Monday, April 16, 2007

Uova da Bere


"Uova da Bere" is the term used in Italian markets for eggs fresh enough to drink raw. I’ve never tried it. I’ve never felt sufficiently brave, which is wholly un-chef-like of me. However, I adore lightly poached eggs, and this recipe underlines the difference between the local and supermarket variety.

A farm fresh egg is much higher in protein, which means the shell is thicker. I usually crack and open eggs with one hand, but I needed both to pull the shell apart on the eggs I bought from a farm stand. And the color of the yolk is decadently saturated – as is the flavor.

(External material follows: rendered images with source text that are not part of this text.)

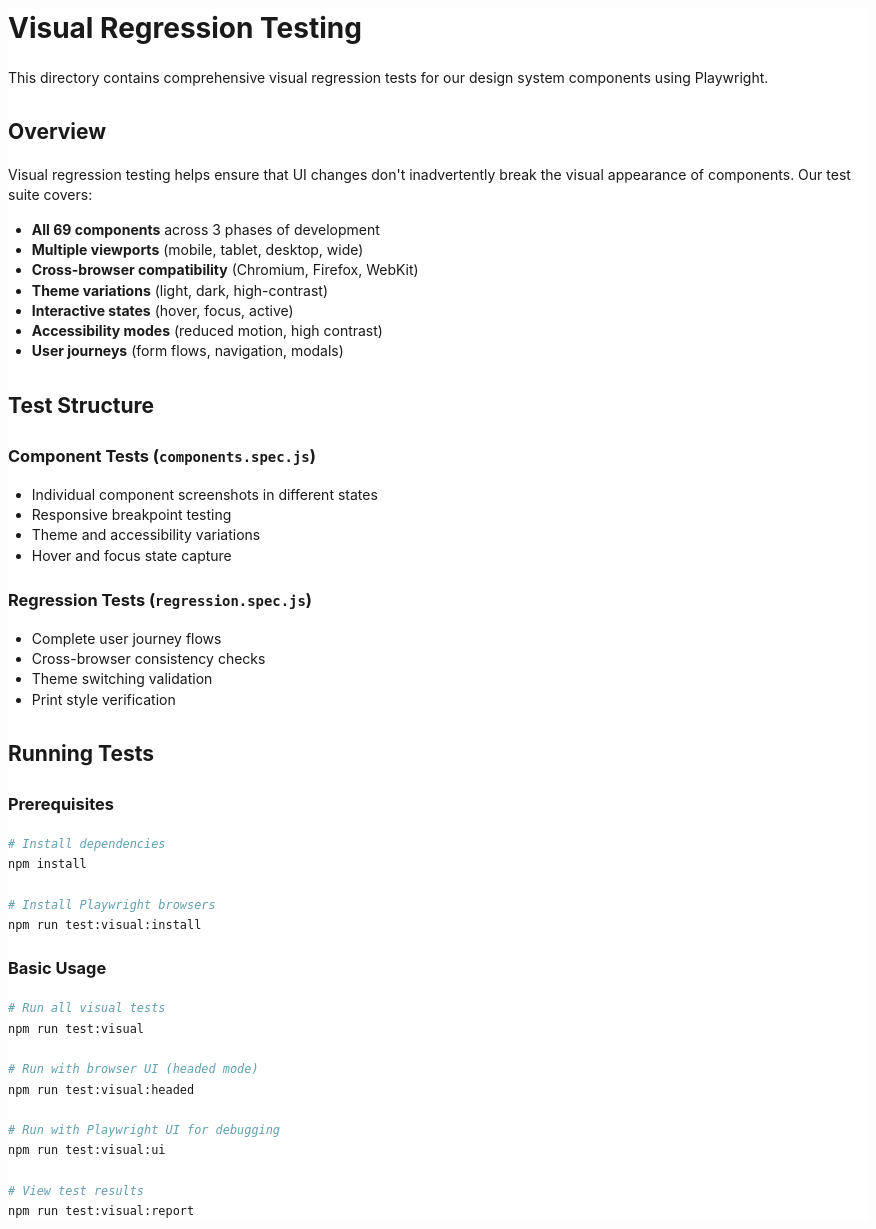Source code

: # Visual Regression Testing

This directory contains comprehensive visual regression tests for our design system components using Playwright.

## Overview

Visual regression testing helps ensure that UI changes don't inadvertently break the visual appearance of components. Our test suite covers:

- **All 69 components** across 3 phases of development
- **Multiple viewports** (mobile, tablet, desktop, wide)
- **Cross-browser compatibility** (Chromium, Firefox, WebKit)
- **Theme variations** (light, dark, high-contrast)
- **Interactive states** (hover, focus, active)
- **Accessibility modes** (reduced motion, high contrast)
- **User journeys** (form flows, navigation, modals)

## Test Structure

### Component Tests (`components.spec.js`)
- Individual component screenshots in different states
- Responsive breakpoint testing
- Theme and accessibility variations
- Hover and focus state capture

### Regression Tests (`regression.spec.js`)
- Complete user journey flows
- Cross-browser consistency checks
- Theme switching validation
- Print style verification

## Running Tests

### Prerequisites
```bash
# Install dependencies
npm install

# Install Playwright browsers
npm run test:visual:install
```

### Basic Usage
```bash
# Run all visual tests
npm run test:visual

# Run with browser UI (headed mode)
npm run test:visual:headed

# Run with Playwright UI for debugging
npm run test:visual:ui

# View test results
npm run test:visual:report
```
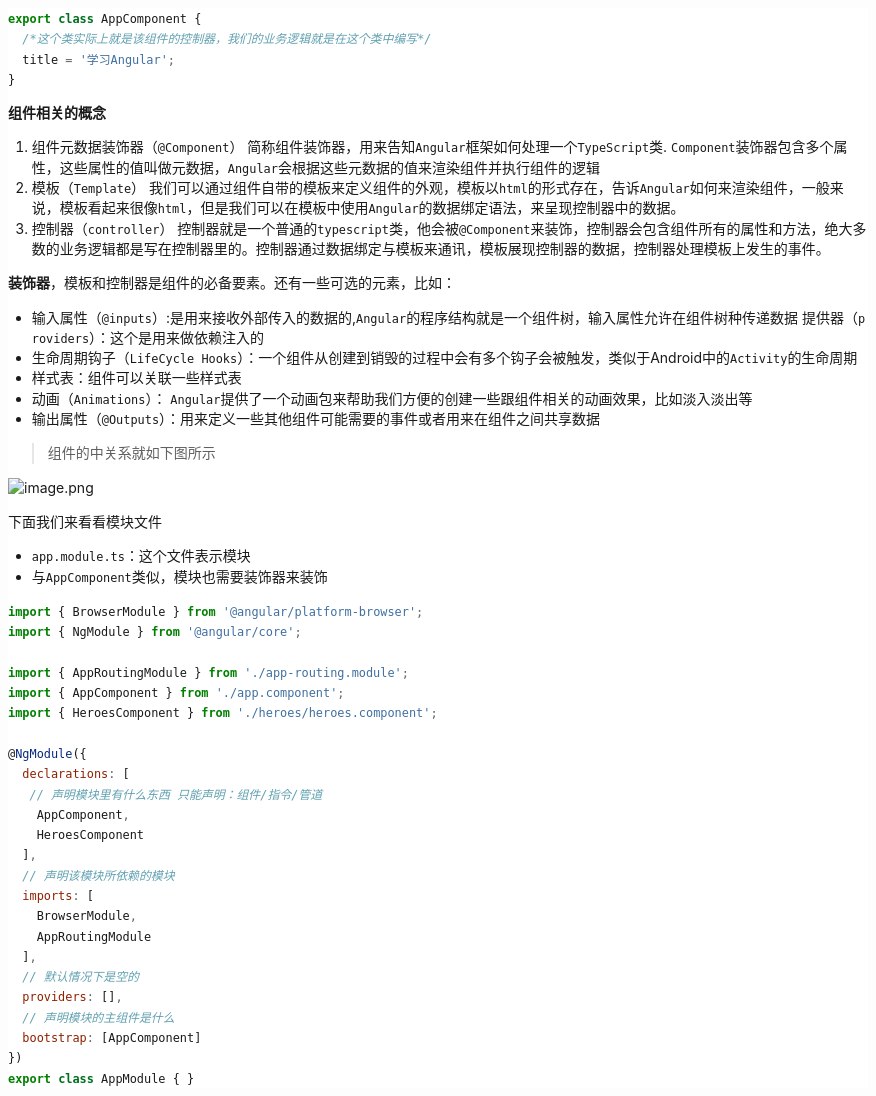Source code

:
 ```js
export class AppComponent {
  /*这个类实际上就是该组件的控制器，我们的业务逻辑就是在这个类中编写*/
  title = '学习Angular';
}
```

**组件相关的概念**

1. 组件元数据装饰器（`@Component`） 
简称组件装饰器，用来告知`Angular`框架如何处理一个`TypeScript`类. 
`Component`装饰器包含多个属性，这些属性的值叫做元数据，`Angular`会根据这些元数据的值来渲染组件并执行组件的逻辑
2. 模板（`Template`） 
我们可以通过组件自带的模板来定义组件的外观，模板以`html`的形式存在，告诉`Angular`如何来渲染组件，一般来说，模板看起来很像`html`，但是我们可以在模板中使用`Angular`的数据绑定语法，来呈现控制器中的数据。
3. 控制器（`controller`） 
控制器就是一个普通的`typescript`类，他会被`@Component`来装饰，控制器会包含组件所有的属性和方法，绝大多数的业务逻辑都是写在控制器里的。控制器通过数据绑定与模板来通讯，模板展现控制器的数据，控制器处理模板上发生的事件。

**装饰器**，模板和控制器是组件的必备要素。还有一些可选的元素，比如：

- 输入属性（`@inputs`）:是用来接收外部传入的数据的,`Angular`的程序结构就是一个组件树，输入属性允许在组件树种传递数据 
提供器（`providers`）：这个是用来做依赖注入的 
- 生命周期钩子（`LifeCycle Hooks`）：一个组件从创建到销毁的过程中会有多个钩子会被触发，类似于Android中的`Activity`的生命周期 
- 样式表：组件可以关联一些样式表 
- 动画（`Animations`）： `Angular`提供了一个动画包来帮助我们方便的创建一些跟组件相关的动画效果，比如淡入淡出等 
- 输出属性（`@Outputs`）：用来定义一些其他组件可能需要的事件或者用来在组件之间共享数据

> 组件的中关系就如下图所示

![image.png](https://upload-images.jianshu.io/upload_images/1480597-7223faf5cf1f3922.png?imageMogr2/auto-orient/strip%7CimageView2/2/w/1240)

下面我们来看看模块文件 

- `app.module.ts`：这个文件表示模块
- 与`AppComponent`类似，模块也需要装饰器来装饰


```js
import { BrowserModule } from '@angular/platform-browser';
import { NgModule } from '@angular/core';

import { AppRoutingModule } from './app-routing.module';
import { AppComponent } from './app.component';
import { HeroesComponent } from './heroes/heroes.component';

@NgModule({
  declarations: [
   // 声明模块里有什么东西 只能声明：组件/指令/管道
    AppComponent,
    HeroesComponent
  ],
  // 声明该模块所依赖的模块
  imports: [
    BrowserModule,
    AppRoutingModule
  ],
  // 默认情况下是空的
  providers: [],
  // 声明模块的主组件是什么
  bootstrap: [AppComponent]
})
export class AppModule { }
```
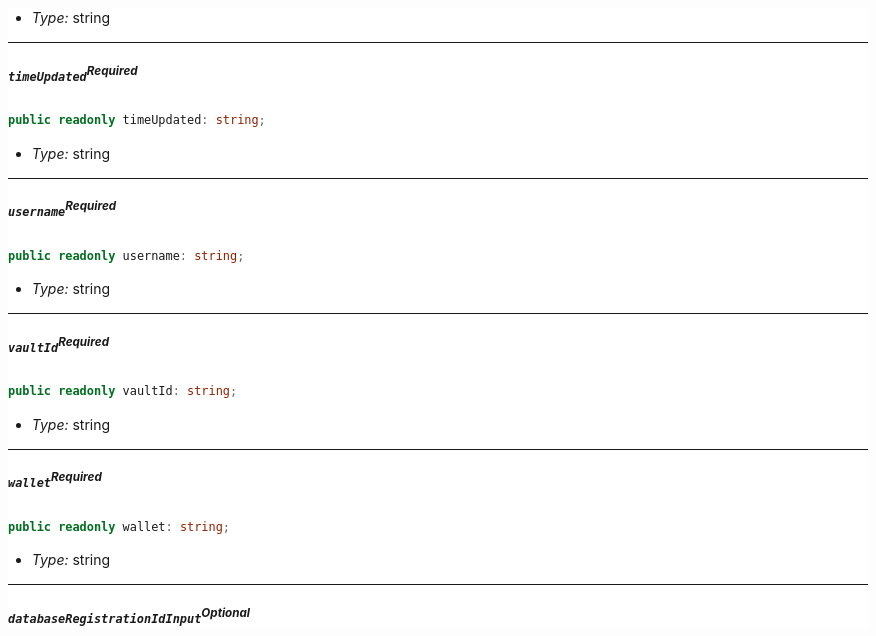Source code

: - *Type:* string

---

##### `timeUpdated`<sup>Required</sup> <a name="timeUpdated" id="rhizo-co-terraform-provider-oci.dataOciGoldenGateDatabaseRegistration.DataOciGoldenGateDatabaseRegistration.property.timeUpdated"></a>

```typescript
public readonly timeUpdated: string;
```

- *Type:* string

---

##### `username`<sup>Required</sup> <a name="username" id="rhizo-co-terraform-provider-oci.dataOciGoldenGateDatabaseRegistration.DataOciGoldenGateDatabaseRegistration.property.username"></a>

```typescript
public readonly username: string;
```

- *Type:* string

---

##### `vaultId`<sup>Required</sup> <a name="vaultId" id="rhizo-co-terraform-provider-oci.dataOciGoldenGateDatabaseRegistration.DataOciGoldenGateDatabaseRegistration.property.vaultId"></a>

```typescript
public readonly vaultId: string;
```

- *Type:* string

---

##### `wallet`<sup>Required</sup> <a name="wallet" id="rhizo-co-terraform-provider-oci.dataOciGoldenGateDatabaseRegistration.DataOciGoldenGateDatabaseRegistration.property.wallet"></a>

```typescript
public readonly wallet: string;
```

- *Type:* string

---

##### `databaseRegistrationIdInput`<sup>Optional</sup> <a name="databaseRegistrationIdInput" id="rhizo-co-terraform-provider-oci.dataOciGoldenGateDatabaseRegistration.DataOciGoldenGateDatabaseRegistration.property.databaseRegistrationIdInput"></a>
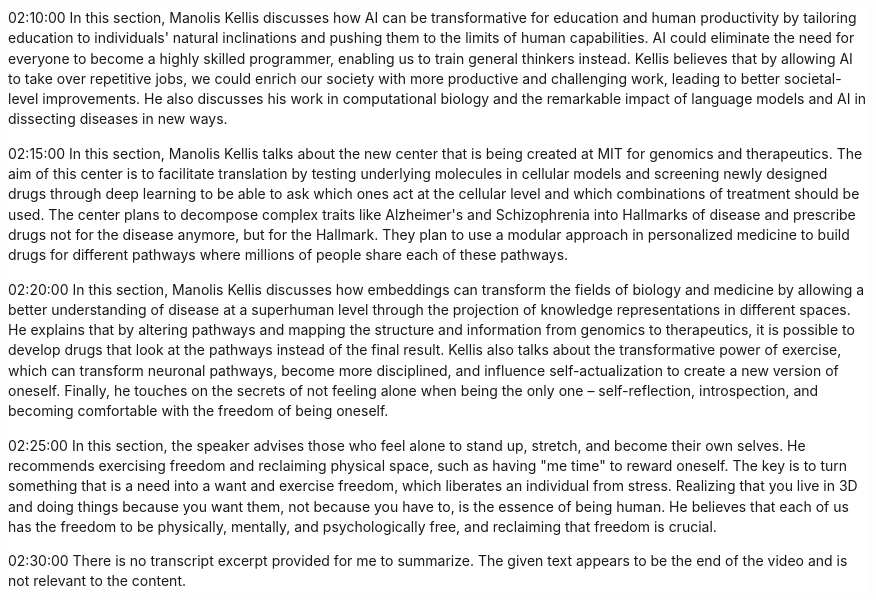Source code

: 02:10:00
In this section, Manolis Kellis discusses how AI can be transformative for education and human productivity by tailoring education to individuals' natural inclinations and pushing them to the limits of human capabilities. AI could eliminate the need for everyone to become a highly skilled programmer, enabling us to train general thinkers instead. Kellis believes that by allowing AI to take over repetitive jobs, we could enrich our society with more productive and challenging work, leading to better societal-level improvements. He also discusses his work in computational biology and the remarkable impact of language models and AI in dissecting diseases in new ways.

02:15:00
In this section, Manolis Kellis talks about the new center that is being created at MIT for genomics and therapeutics. The aim of this center is to facilitate translation by testing underlying molecules in cellular models and screening newly designed drugs through deep learning to be able to ask which ones act at the cellular level and which combinations of treatment should be used. The center plans to decompose complex traits like Alzheimer's and Schizophrenia into Hallmarks of disease and prescribe drugs not for the disease anymore, but for the Hallmark. They plan to use a modular approach in personalized medicine to build drugs for different pathways where millions of people share each of these pathways.

02:20:00
In this section, Manolis Kellis discusses how embeddings can transform the fields of biology and medicine by allowing a better understanding of disease at a superhuman level through the projection of knowledge representations in different spaces. He explains that by altering pathways and mapping the structure and information from genomics to therapeutics, it is possible to develop drugs that look at the pathways instead of the final result. Kellis also talks about the transformative power of exercise, which can transform neuronal pathways, become more disciplined, and influence self-actualization to create a new version of oneself. Finally, he touches on the secrets of not feeling alone when being the only one – self-reflection, introspection, and becoming comfortable with the freedom of being oneself.

02:25:00
In this section, the speaker advises those who feel alone to stand up, stretch, and become their own selves. He recommends exercising freedom and reclaiming physical space, such as having "me time" to reward oneself. The key is to turn something that is a need into a want and exercise freedom, which liberates an individual from stress. Realizing that you live in 3D and doing things because you want them, not because you have to, is the essence of being human. He believes that each of us has the freedom to be physically, mentally, and psychologically free, and reclaiming that freedom is crucial.

02:30:00
There is no transcript excerpt provided for me to summarize. The given text appears to be the end of the video and is not relevant to the content.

Some pea and radish shoots I’d bought the same day inspired me. I tossed the spicy-sweet mixture in a simple vinaigrette and grilled some 8 grain bread before dousing it with a peppery Spanish olive oil. A dusting of Parmesan and some fresh fines herbs made the whole thing taste like a deconstructed, luxuriously sunny Bearnaise sauce.

The end result was wonderfully balanced: the tang of the balsamic underlined the unctuous yolk, and the anise of the tarragon blunted the heat of the radish sprouts. If I was ever going to drink raw eggs, they would have to be the likes of these. And if you should ever muster the nerve, let me know how it goes.



Serves 2 – 4

2 tbsp vinegar (any kind)
4 farm fresh eggs
1 tbsp balsamic vinegar
kosher salt
freshly ground black pepper
extra virgin olive oil
good handful pea shoots
good handful radish shoots
1 tbsp each minced flat leaf parsley, chervil, chives, and tarragon leaves
multigrain bread, sliced thickly
Parmesan cheese, freshly grated

Preheat a grill pan or broiler.

Fill a medium saucepan with 3 inches of water. Add the 2 tbsp of vinegar (this helps the egg whites to stay together), and bring up to a simmer. Crack the eggs into 4 separate small cups.

In a medium bowl, whisk the balsamic vinegar with salt and pepper to taste. Whisk in 3 tbsp of the olive oil, and toss in the sprouts until well coated. Set aside. Mince the parsley, chervil, chives, and tarragon.

When the water and vinegar come to a simmer, gently tip each of the eggs into the mixture. If they stick to the bottom of the pan, wait until they are set to free them. Simmer very gently for 2 – 3 minutes until just set but still runny.

Meanwhile, grill or broil the bread until lightly toasted. Remove to plates and drizzle with more of the olive oil. Top with the shoots.

When the eggs are done, gently remove them from the water with a slotted spoon and pat off extra moisture with a paper towel. Arrange the eggs on top of the sprouts and toast. Season with a little more kosher salt, dust with parmesan cheese, and finish with the fresh herbs. Serve immediately.

2 comments:

Anonymous said...

I love your photography!

erover said...

Maybe it's something about the emphasis on eggs for Easter, but we've been all about eggs in our house lately. To be fair, because I do most of the cooking for the family (after a full workday), I have to admit the real reason: I discovered that it's possible to make a passible mock bernaise in the microwave. Scoff if you must. Yes, it's a tad grainy, but the taste is good and it's easy enough to whip up on a weeknight for a sublime dinner that feels as though I dedicated some serious effort in the kitchen. Here's how I do it:

Mix:
1T white wine vinegar
2T chopped shallots
1t tarragon

Microwave 1 minute

Stir in:
2 egg yolks
1/2 stick butter

Microwave 15 seconds, stir. Repeat 2 more times.

To make the sauce even more efficiently, I use dried shallots from Penzeys plus an equal amount of water

I've picked up my favorite maple-smoked or applewood-smoked bacon at Mrs. Greens, fried the eggs in the pan drippings, and toasted English muffins.

I reserve some bacon for the next day's omlette--adding an egg to the leftover whites, some gruyere cheese, fresh basil and a Penzey's blend called Rocky Mountain seasoning.

We've gone through three dozen eggs in the past 2 weeks thanks to these recipes plus a few feats of baking.